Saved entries
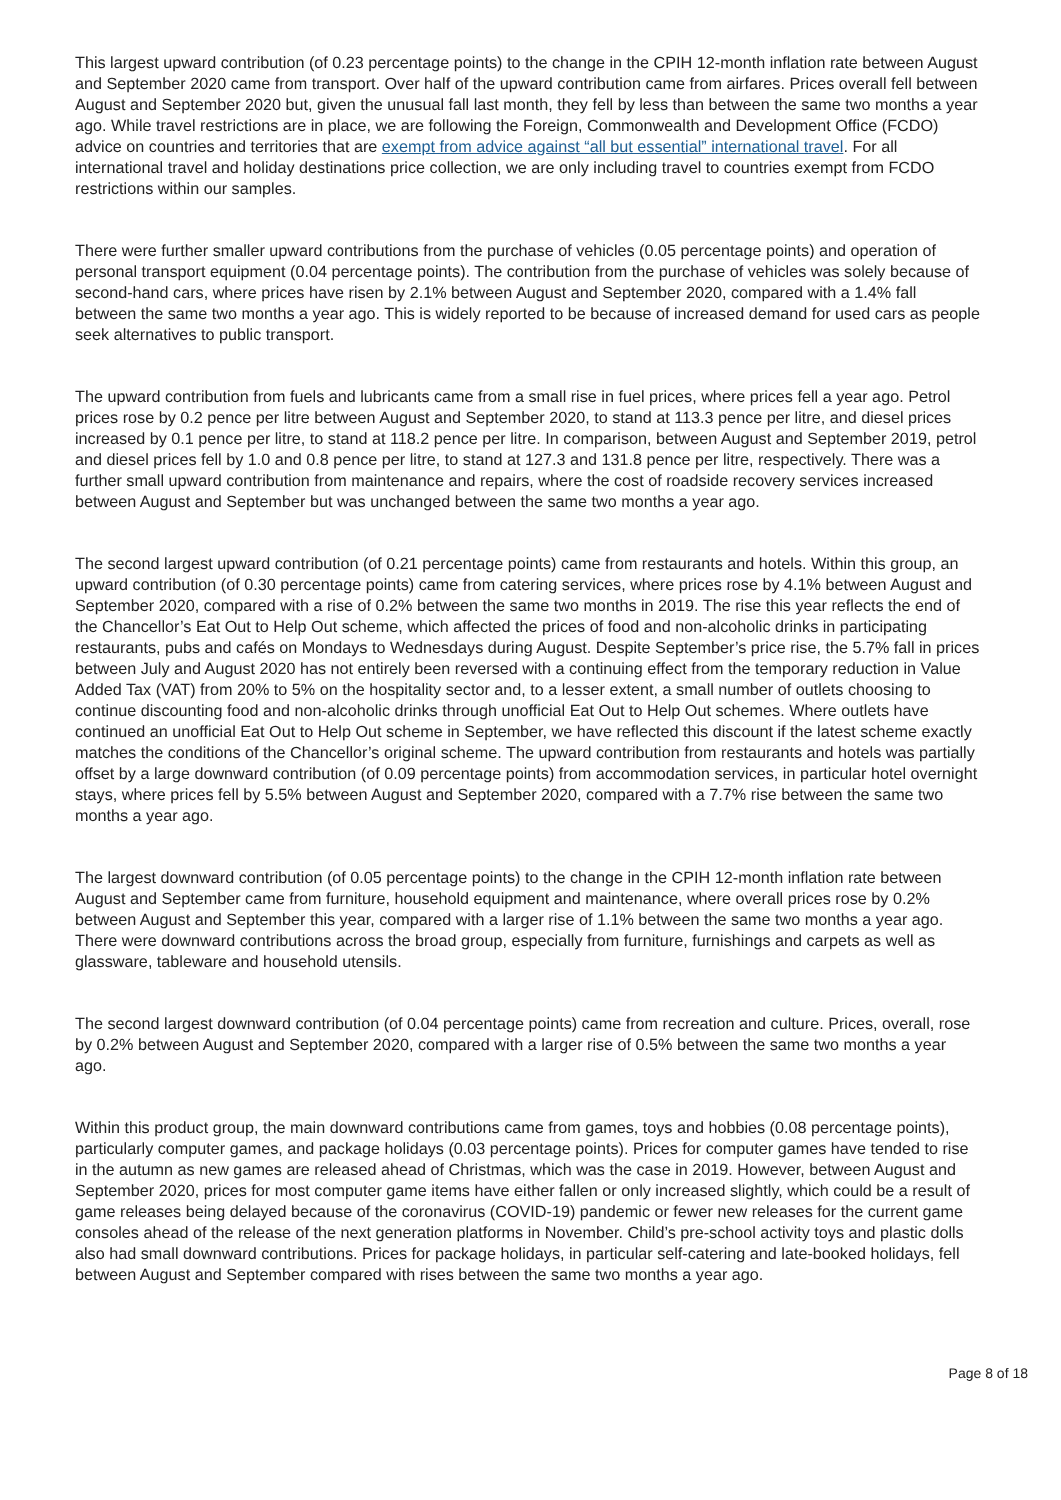This largest upward contribution (of 0.23 percentage points) to the change in the CPIH 12-month inflation rate between August and September 2020 came from transport. Over half of the upward contribution came from airfares. Prices overall fell between August and September 2020 but, given the unusual fall last month, they fell by less than between the same two months a year ago. While travel restrictions are in place, we are following the Foreign, Commonwealth and Development Office (FCDO) advice on countries and territories that are exempt from advice against “all but essential” international travel. For all international travel and holiday destinations price collection, we are only including travel to countries exempt from FCDO restrictions within our samples.
There were further smaller upward contributions from the purchase of vehicles (0.05 percentage points) and operation of personal transport equipment (0.04 percentage points). The contribution from the purchase of vehicles was solely because of second-hand cars, where prices have risen by 2.1% between August and September 2020, compared with a 1.4% fall between the same two months a year ago. This is widely reported to be because of increased demand for used cars as people seek alternatives to public transport.
The upward contribution from fuels and lubricants came from a small rise in fuel prices, where prices fell a year ago. Petrol prices rose by 0.2 pence per litre between August and September 2020, to stand at 113.3 pence per litre, and diesel prices increased by 0.1 pence per litre, to stand at 118.2 pence per litre. In comparison, between August and September 2019, petrol and diesel prices fell by 1.0 and 0.8 pence per litre, to stand at 127.3 and 131.8 pence per litre, respectively. There was a further small upward contribution from maintenance and repairs, where the cost of roadside recovery services increased between August and September but was unchanged between the same two months a year ago.
The second largest upward contribution (of 0.21 percentage points) came from restaurants and hotels. Within this group, an upward contribution (of 0.30 percentage points) came from catering services, where prices rose by 4.1% between August and September 2020, compared with a rise of 0.2% between the same two months in 2019. The rise this year reflects the end of the Chancellor’s Eat Out to Help Out scheme, which affected the prices of food and non-alcoholic drinks in participating restaurants, pubs and cafés on Mondays to Wednesdays during August. Despite September’s price rise, the 5.7% fall in prices between July and August 2020 has not entirely been reversed with a continuing effect from the temporary reduction in Value Added Tax (VAT) from 20% to 5% on the hospitality sector and, to a lesser extent, a small number of outlets choosing to continue discounting food and non-alcoholic drinks through unofficial Eat Out to Help Out schemes. Where outlets have continued an unofficial Eat Out to Help Out scheme in September, we have reflected this discount if the latest scheme exactly matches the conditions of the Chancellor’s original scheme. The upward contribution from restaurants and hotels was partially offset by a large downward contribution (of 0.09 percentage points) from accommodation services, in particular hotel overnight stays, where prices fell by 5.5% between August and September 2020, compared with a 7.7% rise between the same two months a year ago.
The largest downward contribution (of 0.05 percentage points) to the change in the CPIH 12-month inflation rate between August and September came from furniture, household equipment and maintenance, where overall prices rose by 0.2% between August and September this year, compared with a larger rise of 1.1% between the same two months a year ago. There were downward contributions across the broad group, especially from furniture, furnishings and carpets as well as glassware, tableware and household utensils.
The second largest downward contribution (of 0.04 percentage points) came from recreation and culture. Prices, overall, rose by 0.2% between August and September 2020, compared with a larger rise of 0.5% between the same two months a year ago.
Within this product group, the main downward contributions came from games, toys and hobbies (0.08 percentage points), particularly computer games, and package holidays (0.03 percentage points). Prices for computer games have tended to rise in the autumn as new games are released ahead of Christmas, which was the case in 2019. However, between August and September 2020, prices for most computer game items have either fallen or only increased slightly, which could be a result of game releases being delayed because of the coronavirus (COVID-19) pandemic or fewer new releases for the current game consoles ahead of the release of the next generation platforms in November. Child’s pre-school activity toys and plastic dolls also had small downward contributions. Prices for package holidays, in particular self-catering and late-booked holidays, fell between August and September compared with rises between the same two months a year ago.
Page 8 of 18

» **ACTIVITY**:
Find the lines above that contain the string "were" and answer with how many there are, nothing else.

» **EXERCISE RESPONSE**:
2